DV.com has released a column explaining the ins-and-outs of editing HDV material. While the article speaks about the post-production process with a PC slant, the article effectively explains the process and differences of editing HDV and DV. From the article:
In the last episode of Technical Difficulties, we looked at editing long-GOP MPEG-2: video compressed not one frame at a time, but in groups of pictures. Long-GOP compression requires an NLE to fetch and decode multiple frames to display or edit only one-a considerable complication.
HDV is a specification for recording 16:9 HDTV on DV cassettes. The formatis main specifications call for both 720p and 1080i recording, with a 4:2:0 sampling structure: Chroma has half the resolution horizontally and vertically as luma does, just as it does in DVD, digital television transmission, and 625/50 DV and DVCAM. Long-GOP MPEG-2 is used to squash HD down to a bitrate suitable for DV tape recording.
With FireWire transfer and HDV-native editing, your workflow is almost identical to working with DV over FireWire. The data rate is low enough to make capture on single disks, including laptop drives, feasible. Plug in the camera, capture material from it, edit, and print back to tape (to HDV or to D-VHS). With most NLEs, the material is decompressed once (actually, each time a frame is displayed or processed) and recompressed once (after all of the effects on the timeline have been applied), so your finished program is only one generation removed from the camera original.

Information supplied:
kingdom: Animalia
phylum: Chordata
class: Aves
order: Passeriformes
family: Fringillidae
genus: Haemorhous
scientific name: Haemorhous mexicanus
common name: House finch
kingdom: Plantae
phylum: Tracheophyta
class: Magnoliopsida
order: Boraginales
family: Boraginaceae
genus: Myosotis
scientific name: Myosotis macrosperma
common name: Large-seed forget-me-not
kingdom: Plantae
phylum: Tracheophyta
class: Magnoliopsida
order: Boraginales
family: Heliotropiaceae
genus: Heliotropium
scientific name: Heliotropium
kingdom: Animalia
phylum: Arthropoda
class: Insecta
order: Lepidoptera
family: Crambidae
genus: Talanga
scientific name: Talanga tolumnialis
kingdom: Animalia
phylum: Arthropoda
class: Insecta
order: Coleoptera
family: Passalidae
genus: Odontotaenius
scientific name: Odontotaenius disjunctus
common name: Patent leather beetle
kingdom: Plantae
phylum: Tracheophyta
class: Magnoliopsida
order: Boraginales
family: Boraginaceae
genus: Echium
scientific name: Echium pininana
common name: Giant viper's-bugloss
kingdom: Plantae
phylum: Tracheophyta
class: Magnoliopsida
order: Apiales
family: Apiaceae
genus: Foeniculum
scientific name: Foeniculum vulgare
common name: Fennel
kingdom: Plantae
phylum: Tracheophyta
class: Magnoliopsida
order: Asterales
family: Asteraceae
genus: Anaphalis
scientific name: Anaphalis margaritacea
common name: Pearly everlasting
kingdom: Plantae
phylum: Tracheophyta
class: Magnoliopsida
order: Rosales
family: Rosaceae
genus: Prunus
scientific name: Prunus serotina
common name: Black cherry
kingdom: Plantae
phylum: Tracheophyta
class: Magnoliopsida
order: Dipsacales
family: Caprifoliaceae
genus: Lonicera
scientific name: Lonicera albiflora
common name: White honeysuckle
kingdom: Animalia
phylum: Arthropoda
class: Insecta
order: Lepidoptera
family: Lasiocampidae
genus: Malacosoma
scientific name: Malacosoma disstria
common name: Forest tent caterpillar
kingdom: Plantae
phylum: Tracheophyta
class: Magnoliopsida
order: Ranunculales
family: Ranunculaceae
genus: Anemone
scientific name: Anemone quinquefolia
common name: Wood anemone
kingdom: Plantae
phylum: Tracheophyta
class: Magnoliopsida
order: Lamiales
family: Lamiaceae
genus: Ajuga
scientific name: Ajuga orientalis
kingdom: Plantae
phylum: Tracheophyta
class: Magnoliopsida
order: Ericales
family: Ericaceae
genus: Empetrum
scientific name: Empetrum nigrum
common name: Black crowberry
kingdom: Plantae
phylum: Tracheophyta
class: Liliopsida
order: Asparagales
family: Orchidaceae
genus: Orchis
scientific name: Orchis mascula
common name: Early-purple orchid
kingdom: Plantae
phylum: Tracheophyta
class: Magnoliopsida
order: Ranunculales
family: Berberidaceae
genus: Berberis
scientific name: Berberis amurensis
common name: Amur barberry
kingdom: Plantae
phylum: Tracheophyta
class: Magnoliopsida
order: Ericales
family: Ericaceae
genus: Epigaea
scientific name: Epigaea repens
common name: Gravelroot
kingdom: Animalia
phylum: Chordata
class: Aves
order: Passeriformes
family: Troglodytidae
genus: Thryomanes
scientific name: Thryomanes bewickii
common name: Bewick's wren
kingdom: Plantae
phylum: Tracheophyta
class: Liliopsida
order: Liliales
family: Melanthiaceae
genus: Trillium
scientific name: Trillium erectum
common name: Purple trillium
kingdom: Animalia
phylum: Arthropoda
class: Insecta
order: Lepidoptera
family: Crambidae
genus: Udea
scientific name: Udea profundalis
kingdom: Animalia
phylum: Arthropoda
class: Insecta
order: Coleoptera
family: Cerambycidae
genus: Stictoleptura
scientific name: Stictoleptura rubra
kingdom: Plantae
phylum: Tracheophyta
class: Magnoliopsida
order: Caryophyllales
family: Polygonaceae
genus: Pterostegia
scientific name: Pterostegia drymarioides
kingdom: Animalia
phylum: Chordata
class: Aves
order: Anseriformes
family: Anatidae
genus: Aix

Task goal:
According to the column on editing HDV, what sampling structure do the main HDV specifications call for?

Task result:
A 4:2:0 sampling structure.